Digital Distrust

“Trapped in a framework that promotes distrust.”

The world is becoming increasingly digital, and we’re powerless to stop it. We shop online, we pay our bills on our smartphone or computer, and our medical records and personal data is stored digitally. But do we trust that the information stored is accurate? Can we be sure our digital transactions won’t be compromised?  Do we believe that our personal information is safe and secure?  Are the things we see and read even real? How do we know? These questions and concerns have given rise to a concept known as Digital Trust. But what does it mean?

Digital Trust can be defined as the process to establish and manage the myriad of digital interactions and relationships between governments, businesses, individuals and things.
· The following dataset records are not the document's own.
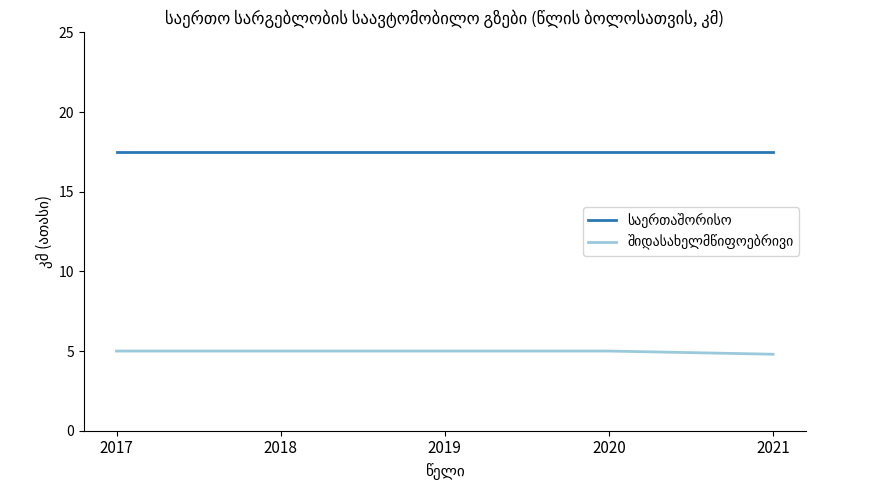

What is the total value across all series at 2017?

22.5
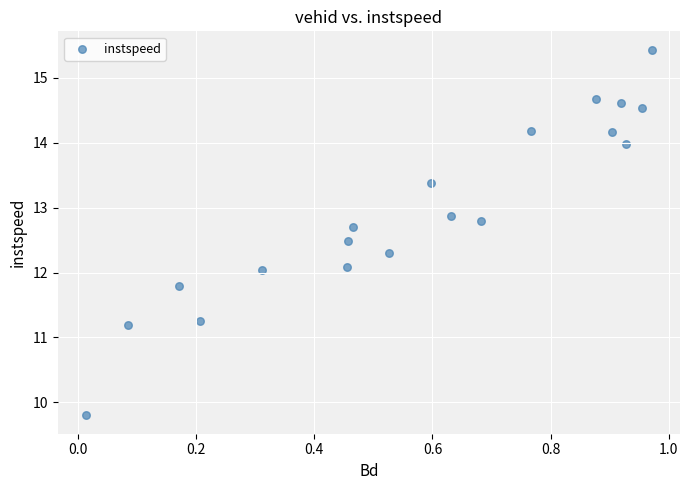

What is the range of Y values (max minus min)?

5.6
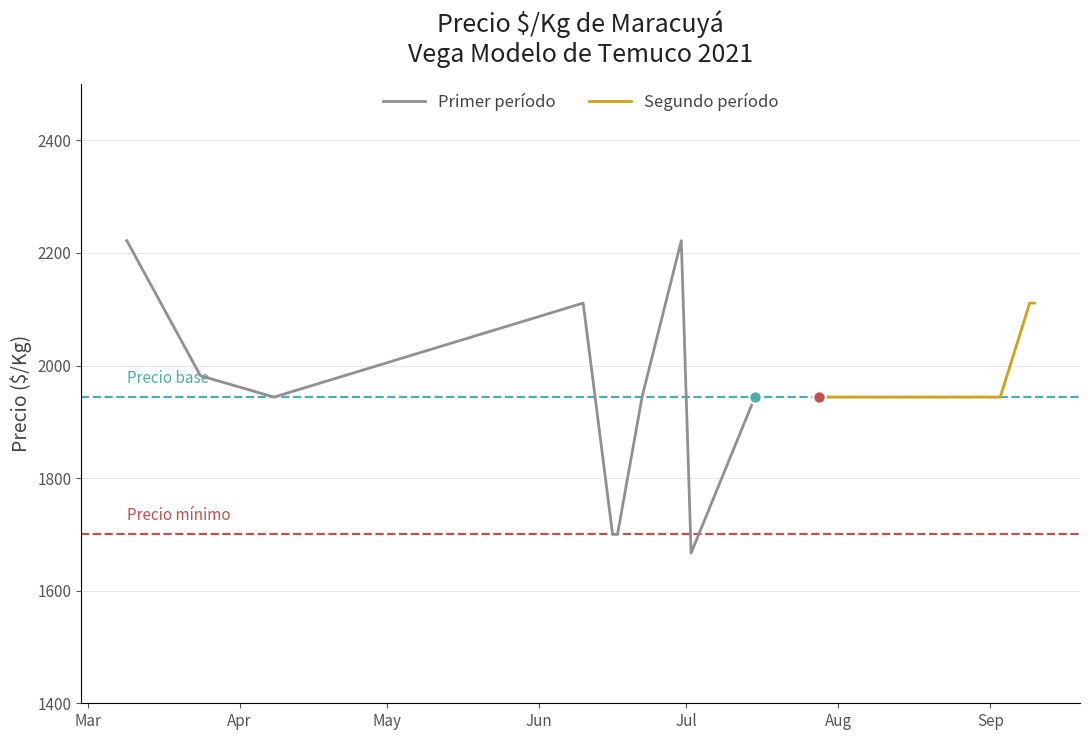

What is the maximum value for Primer período?

2222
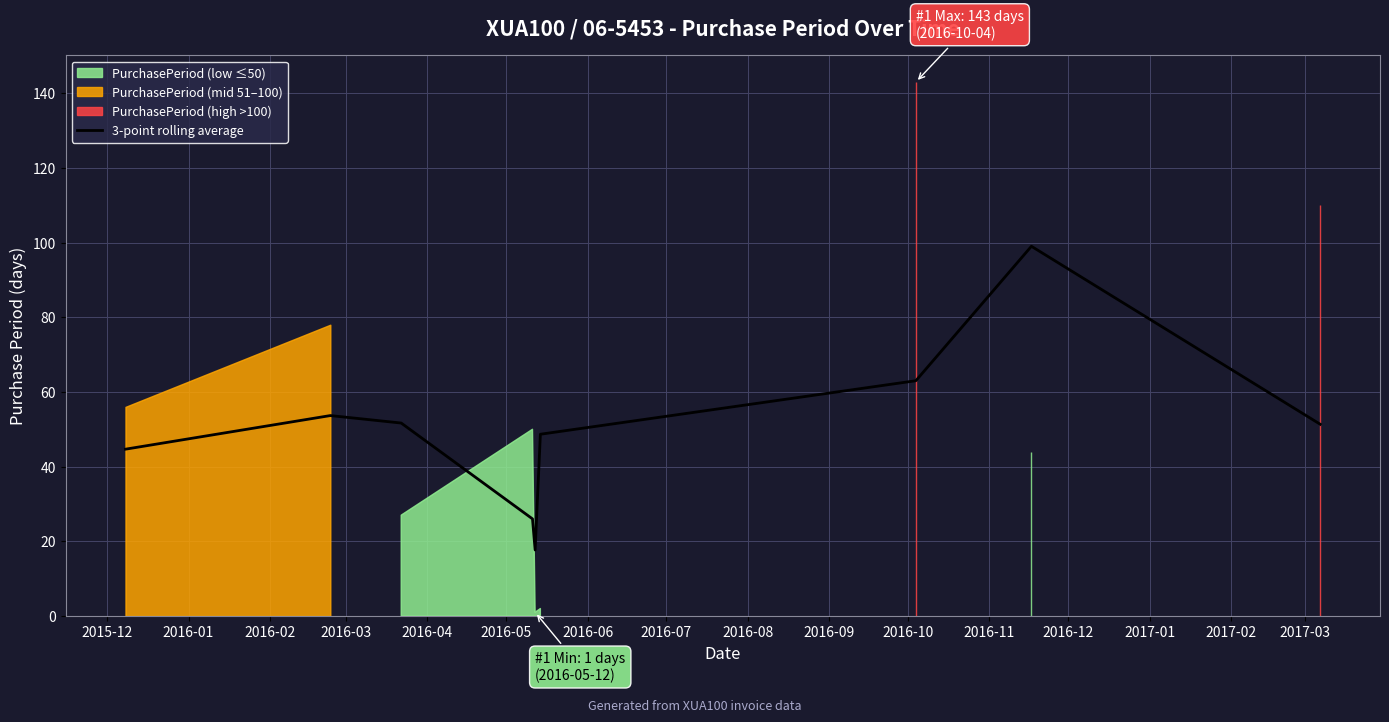

Reading right to left, list all the values displayed in this chart.

51.3	99.0	63.0	48.7	17.7	26.0	51.7	53.7	44.7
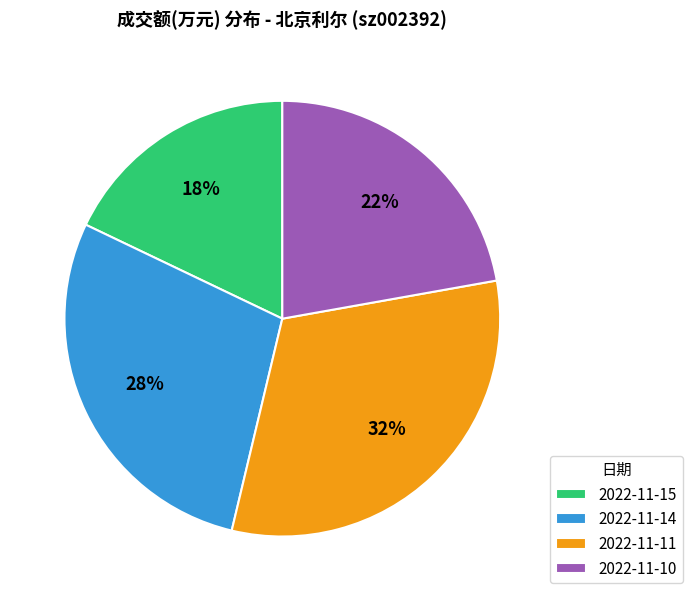

Does 2022-11-10 account for over 50% of the chart?

No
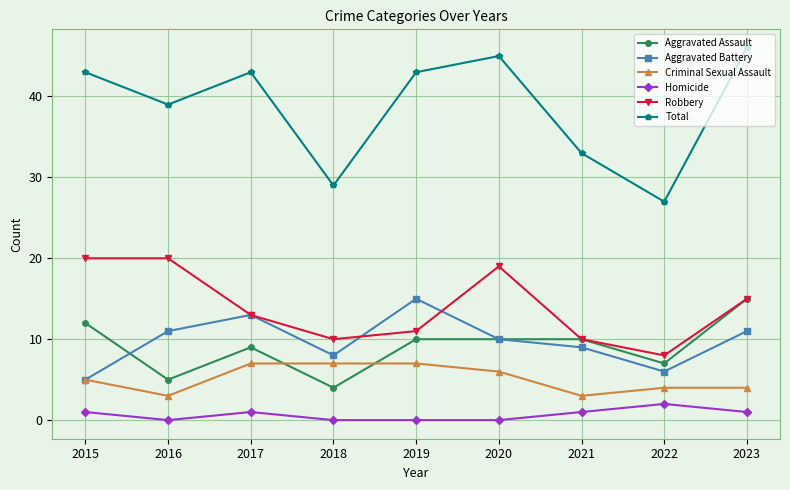

True or false: Criminal Sexual Assault and Total cross at least once.

False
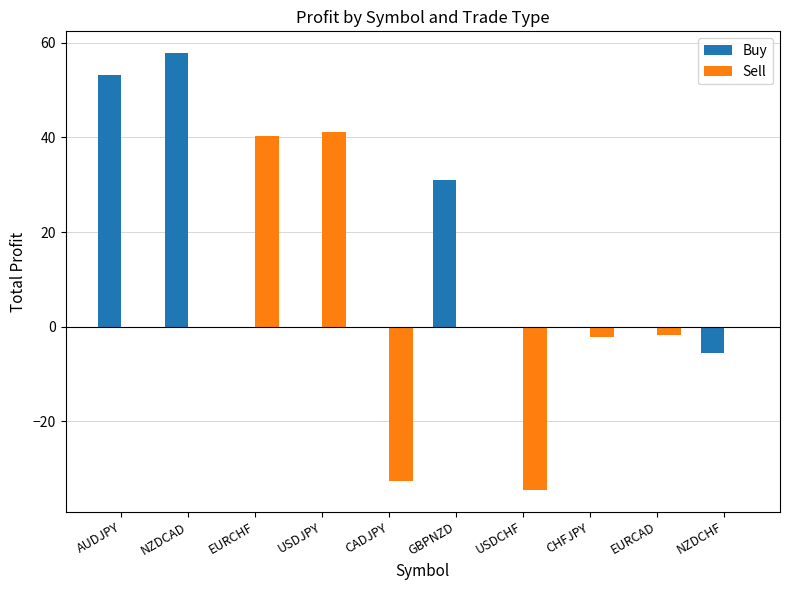

What is the sum of all Buy values?

136.3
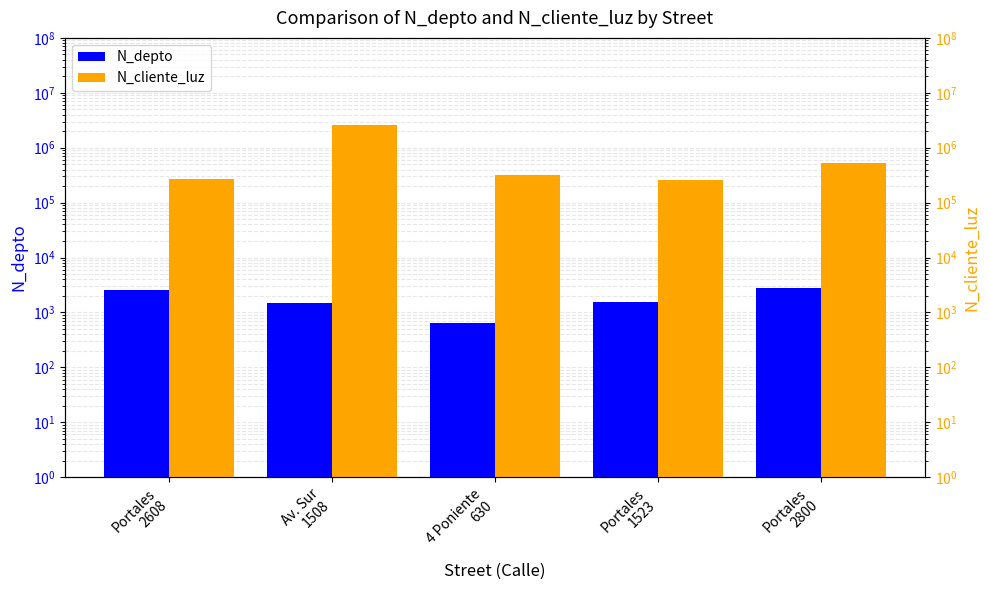

What is the maximum value for N_cliente_luz?

2586314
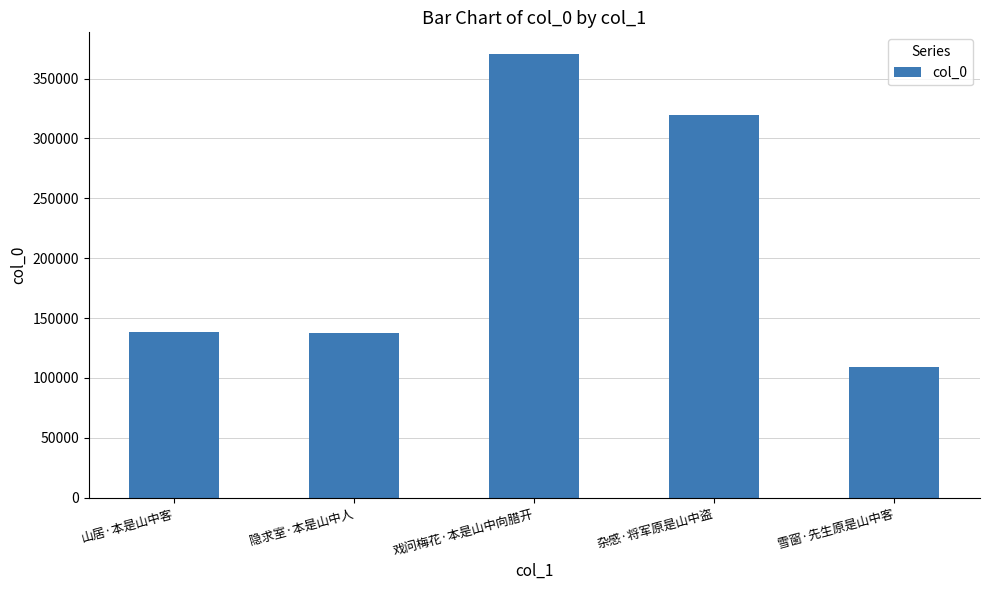

What is the value of the 5th bar from the left?

109437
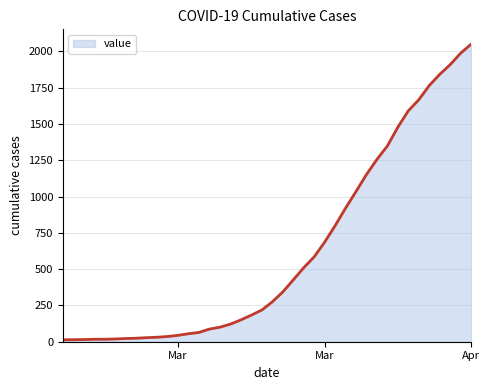

What is the difference between the maximum and minimum values?

2036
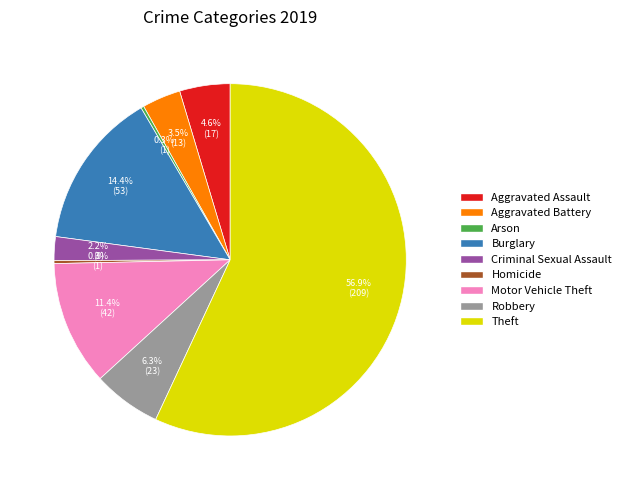

Does Theft represent more than half of the total?

Yes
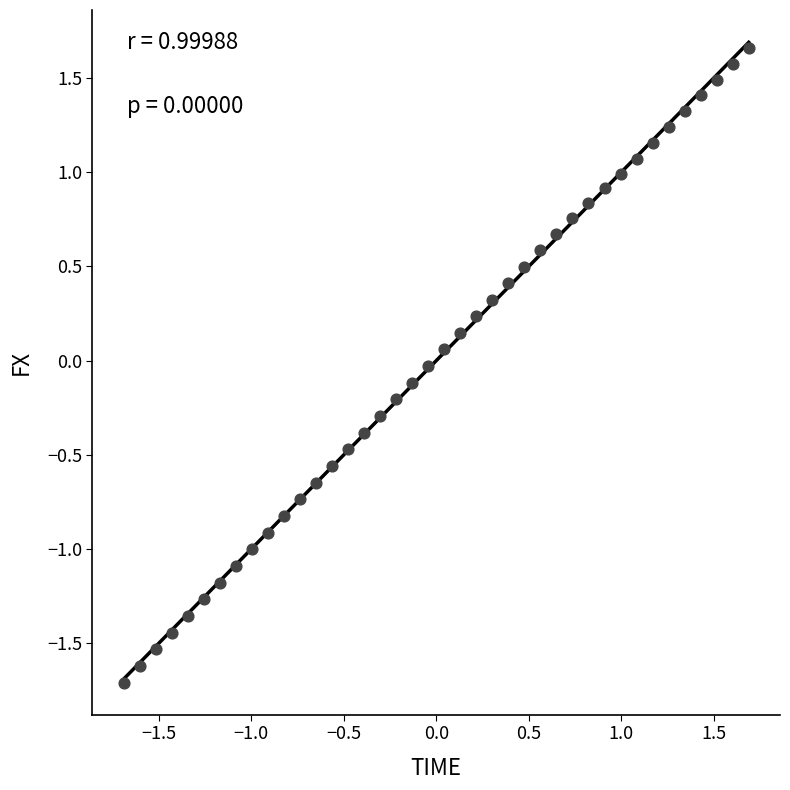

What is the range of Y values (max minus min)?

3.4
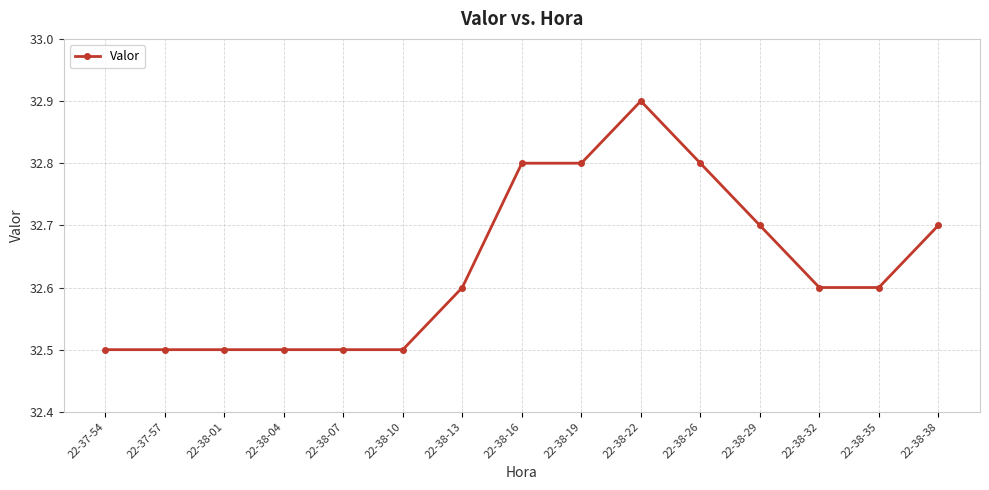

What is the difference between the maximum and second lowest values?

0.4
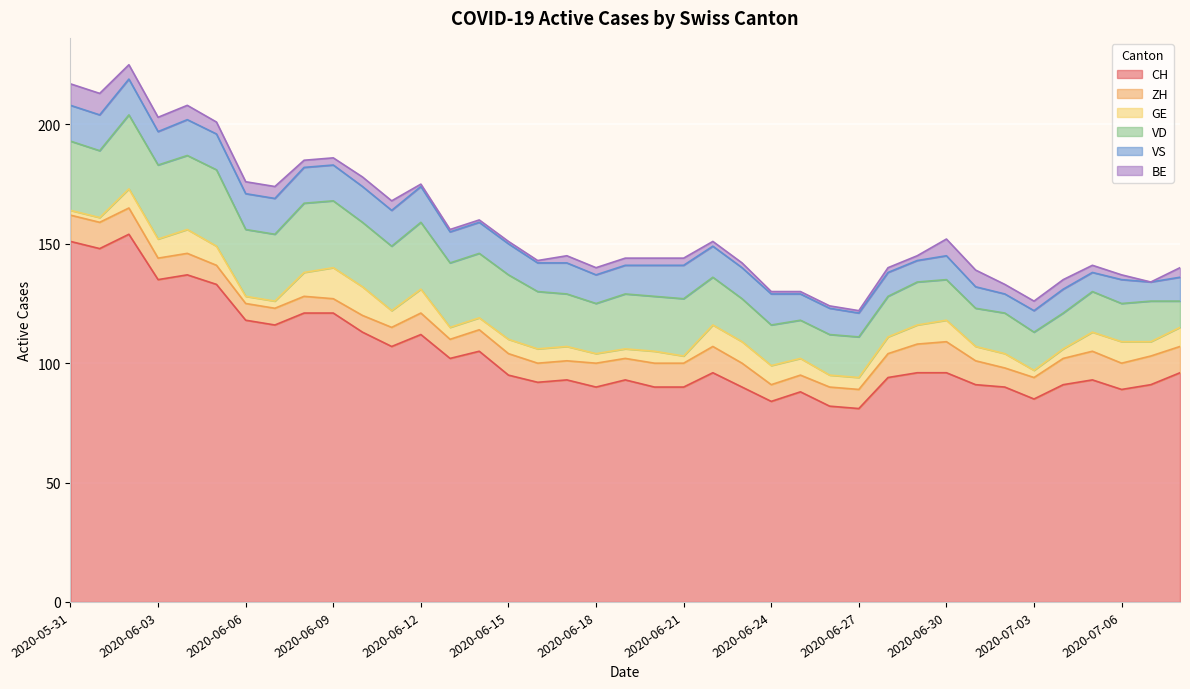

How many lines are shown in the chart?

6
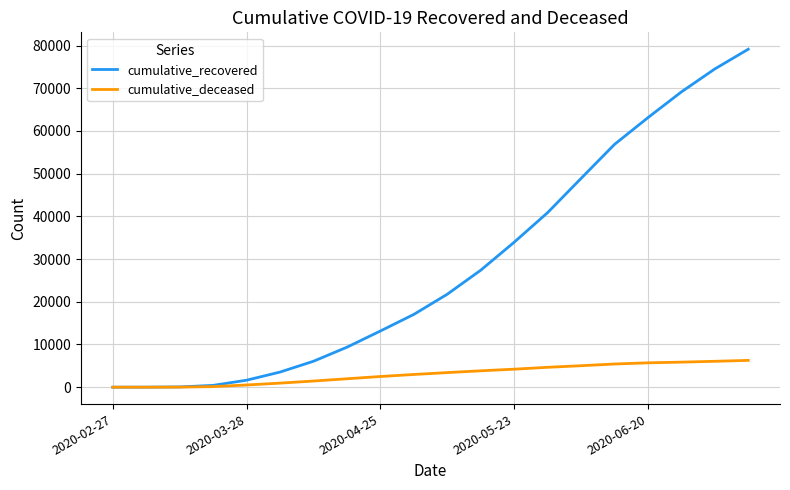

List the series in order of their overall mean, lowest first.

cumulative_deceased, cumulative_recovered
Digital Trust is not only about trusting the digital transactions themselves, but also about trusting the digital landscape in which they function and operate. Trusting digital content used to make decisions, as well as trusting that technology interactions will have a safe, predictable outcome irrespective of the application or purpose, is all part of Digital Trust.

 After decades of using information technology, we have never stopped to question the fundamental principles of the IT Framework. The IT industry did not fix the IT Framework but instead dealt with the challenges such as security, privacy, poor data quality and integrity, multiple unauthenticated identities and others by building tools, workarounds and fixes — rather than questioning the core principals and repairing the foundation. After decades of rapid technology development and evolution, the IT Industry is trapped in a framework that promotes Digital Distrust.